Presiding Judge Lucy Koh ruled that three of Samsung’s allegedly patent-infringing phones were to be excluded from the trial: the Galaxy Ace, Galaxy S i9000, and the Galaxy S II i9100.
Samsung tried to use this as leverage to ask for a Judgment as a Matter of Law that Apple hasn’t proven its case by not providing enough conclusive detail about Samsung’s infringements, but Judge Koh denied this motion.
“I’m going to let a jury ultimately decide these questions,” Judge Koh said.
During the proceedings on Monday, Apple’s patent chief, Boris Teksler, make an interesting disclosure when he told the courts Apple was in negotiations with Microsoft to license patents — a stark contrast from the usual protective party line.
This agreement would come with a provision that no copying of Apple’s products could take place.
“There’s a clear acknowledgment that there is no cloning as part of this provision,” Mr. Teksler said.
While both companies were tight lipped about any further details, Microsoft may be ensuring that its upcoming Surface tablet does not get dragged down with allegations of patent improprieties.
Apple’s final witness, Terry Musika, was an accountant who was a long time veteran of a number of major consultancies.

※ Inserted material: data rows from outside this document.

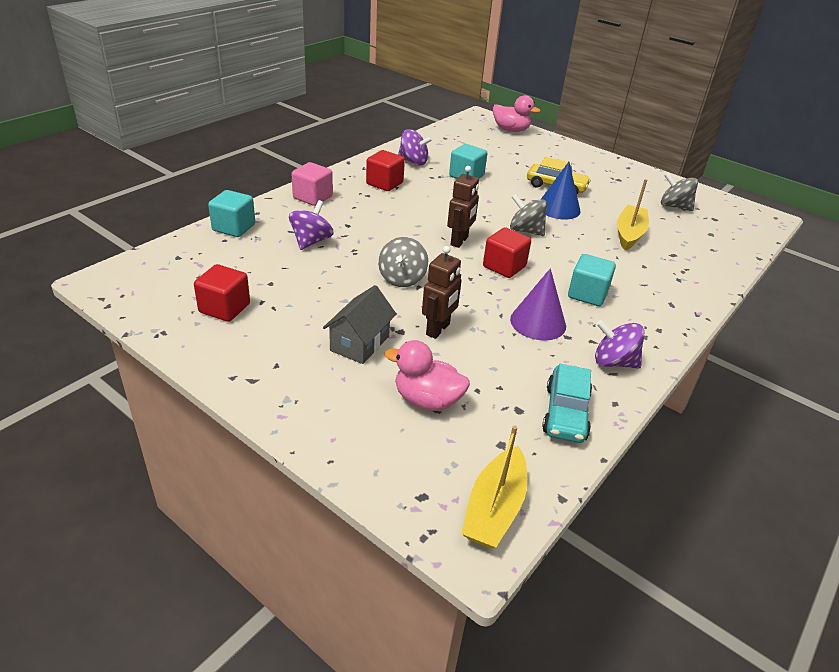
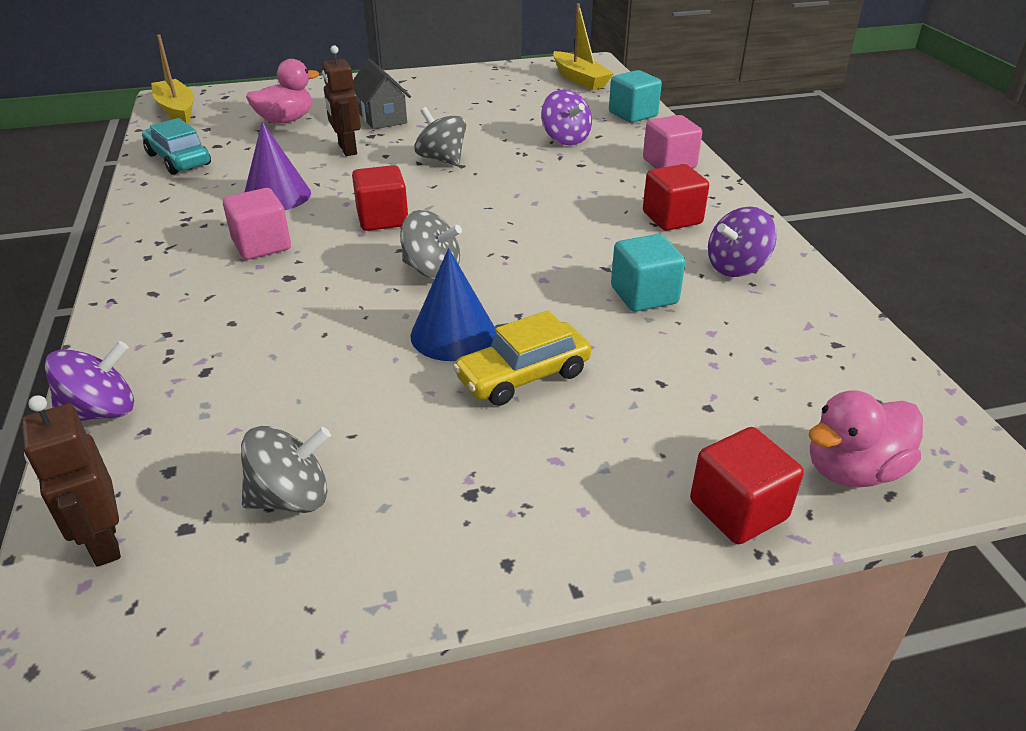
camera: 130 degrees right, 0 degrees up
(224, 308) = (498, 88): red cube -> red cube (738, 510)
(459, 241) = (468, 214): brown robot -> brown robot (104, 542)
(525, 231) = (432, 270): grey spinning top -> grey spinning top turned 45 degrees clockwise
(587, 294) = (261, 245): turquoise cube -> pink cube
(614, 362) = (171, 206): purple spinning top -> purple spinning top (101, 412)
(629, 234) = (304, 362): yellow boat -> yellow boat (580, 79)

Mr. Musika explained how Apple arrived at the figure it claims Samsung owes it in damages, by explaining the company tallied losses from each sale of 22.7 million Samsung smartphones and tablets sold around the world. Should Samsung be found guilty of infringement of all of Apple’s patents and trade dress, the final figure calculated by Mr. Musika and his team would range between $2.5 billion and $2.75 billion.
Samsung was quick to point out that a sale of one of its smartphones or tablets isn’t necessarily a lost sale for Apple. Samsung pointed at its own research which showed that customers returned Galaxy devices because of bugs, not because they thought they were getting an iPhone or iPad. Samsung further argued to the court that Apple’s own market research showed that customers sometimes purchased a Samsung device over an Apple device because they did not want to switch carriers.
With Apple resting its case, Samsung began its arguments Monday afternoon trying to convince the jury that many of Apple’s patents in dispute are actually “prior art” — not original.
First on the stand for Samsung was Ben Bederson, the creator of an application for Pocket-PCs called “Launch Tile”. The purpose of Launch Tile was to allow for one-handed PDA operation because of zooming and a bounce back feature that is similar to Apple’s “rubber band” iOS patent in dispute.
After Mr. Bederson concluded his testimony Samsung called up Adam Bogue, a researcher who assisted in the creation of a multitouch tabletop computer called Diamond Touch.
Mr. Bogue said his company gave a number of units to Apple for research purposes in 2003.
Again trying to argue that Apple’s multitouch patents are in fact prior art, Samsung demonstrated that an app developed for the Diamond Touch platform — called FractalZoom — allows users to move an object with one-finger and use a two-finger gesture to zoom in and out.
Samsung continued its witness testimony on Tuesday, calling up Dr. Woodward Yang, a Harvard professor at its School of Engineering and Applied Sciences. Dr. Yang had previously served at a patent consultant for Samsung, who had discovered that Apple infringed three of Samsung’s patents relating to email, photo, and music features.
When Dr. Yang finished his testimony, he was immediately grilled by Apple’s lawyer William Lee in cross-examination. Mr. Lee argued that Samsung wasn’t actually using any of the patents it accuses Apple of infringing upon in its smartphones, and therefore Apple’s copying of said patents was simply coincidence.
“In your 400 hours of work, you have not found one iota of evidence that Apple knew about the ’893 patent [photo-bookmarking patent], or copied the ’893 patent,” Mr. Lee said.
Apple v. Samsung continues this week in San Jose.